The point is to understand that everything that happens is as it is, because it is as it is. This is to accept the unfolding of incidents and experiences you cannot influence of affect.
However, when something directly includes or affects you, you need to be able to distinguish and discern what good it can do you, and what constructive response you can generate, to create a positive outcome and to generate good Kamma.
You also detach and do not cling to the desire of a specific outcome.
That's the trick to master.
To follow, act, and influence, without permitting the result to disturb you or throw you off-course.
You cannot and SHOULD not, 'fake' such an experience.
You must deal with it, sincerely, openly and with Wisdom & Compassion.
You observe, perceive, evaluate, decide, act, permit the result to arise, and let go of expectations.
Simple.
Yes. Meditation is not necessarily quantity. It's more Quality.
Even successfully meditating for 30 seconds, 10 times in one day, is better a solid 5 minutes spent unproductively.
Until you can act with metta and kindness, then try diplomacy and courtesy.
Until you can meditate, sit like a Buddha and pretend you are still.
In other words practice restraint and sila to the best of your capacity.
The idea of integrity and being honest means pseudo wisdom is the shadow, the glove of the real being and hand. So try and be wise and just and ... all the usual qualities ...
Iz plan!
Just try to see the teachings of the Buddha, and don't worry so much about meditation.
It 'ain't the ritual', so you can just 'fake it till you make it'.

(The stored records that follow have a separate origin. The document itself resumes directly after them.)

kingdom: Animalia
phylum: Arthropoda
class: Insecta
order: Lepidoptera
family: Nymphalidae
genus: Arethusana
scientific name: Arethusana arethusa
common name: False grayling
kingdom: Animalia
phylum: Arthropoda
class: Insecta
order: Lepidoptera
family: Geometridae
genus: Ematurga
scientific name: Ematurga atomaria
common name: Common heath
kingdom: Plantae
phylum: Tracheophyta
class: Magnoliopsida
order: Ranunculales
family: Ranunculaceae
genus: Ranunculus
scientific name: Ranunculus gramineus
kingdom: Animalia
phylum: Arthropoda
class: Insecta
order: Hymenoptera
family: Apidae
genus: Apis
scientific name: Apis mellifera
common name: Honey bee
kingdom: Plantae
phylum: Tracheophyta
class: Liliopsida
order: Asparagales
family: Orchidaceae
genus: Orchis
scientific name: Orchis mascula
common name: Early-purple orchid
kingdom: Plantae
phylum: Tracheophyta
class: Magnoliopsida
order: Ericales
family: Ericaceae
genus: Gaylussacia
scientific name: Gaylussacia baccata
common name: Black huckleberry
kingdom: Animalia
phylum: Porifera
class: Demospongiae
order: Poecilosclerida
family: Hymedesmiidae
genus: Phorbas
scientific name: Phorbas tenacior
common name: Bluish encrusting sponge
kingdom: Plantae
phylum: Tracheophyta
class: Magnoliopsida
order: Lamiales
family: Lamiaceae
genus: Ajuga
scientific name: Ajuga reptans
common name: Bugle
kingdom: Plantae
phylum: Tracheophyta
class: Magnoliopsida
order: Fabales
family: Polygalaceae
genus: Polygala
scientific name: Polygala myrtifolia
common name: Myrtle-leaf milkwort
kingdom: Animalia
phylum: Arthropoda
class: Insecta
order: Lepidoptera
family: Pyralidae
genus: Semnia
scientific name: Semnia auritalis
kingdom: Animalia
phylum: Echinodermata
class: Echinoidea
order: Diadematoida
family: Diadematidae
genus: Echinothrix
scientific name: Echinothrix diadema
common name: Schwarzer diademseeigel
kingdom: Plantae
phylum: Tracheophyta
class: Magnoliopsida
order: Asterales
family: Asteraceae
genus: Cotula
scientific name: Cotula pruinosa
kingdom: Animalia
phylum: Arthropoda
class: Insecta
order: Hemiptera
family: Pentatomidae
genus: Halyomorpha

i guess keeping it simple to just breathing out, whenever i am finding my body tensed and feeling the body muscle going downward - might be ok currently. the only problem being to remember to do this relaxing activity.
i think it all comes down to moment by moment in zen. since moment can be so small that we cannot hold on to it, so from time perspective, neither past nor future nor even present can be hold on to. so what is this - remains as a question on each moment. the problem being the habitual tendency of mind to create story from the sensory experience.
i guess what is said in zen koans about cutting of all streams of thoughts, words and ideas, is to bring us to here and now. what is in here and now, this i try to find sometime, by just trying to make my body still for a second, but i do not find anything in here and now, just that seeing/hearing is occurring. may be that is why stillness needs to be developed by long hours of sitting to make the body more still and mind somewhat still to see clearly what is in here and now. anyways i will not make myself suffer over the fact that i am not able to sit still for even 5 minutes, so concentration by stilling of mind is out of question. but it is ok. i guess i will just try to just breathing out, whenever i am finding my body tensed and i remember to breathe out to relax my that body part .
Sounds like iz plan of practice. A good one too.
In the words of Bodhi Vulcan:
Live long and prosper
hi all,
this weekend i would be alone at my rented flat at my work-city as my family is currently at my native-city. so this saturday and sunday i am thinking of trying to have a retreat experience at home (kind of this activity i did earlier, if some of you remember) - but this time few things might be different - firstly i have not been sitting for even 5 min on many days in the last 2 months nearly, as many days went without me sitting in the morning, may be due to my laziness, so going for a 2 day retreat at home may turn out to be a joke all together, but still i am thinking of making this saturday and sunday into a 2 day retreat - secondly these days i have dropped my goal of awakening, so may be a more casual approach i have now. but i am thinking to try to sit in this weekend.
any suggestions, please. thanks in advance.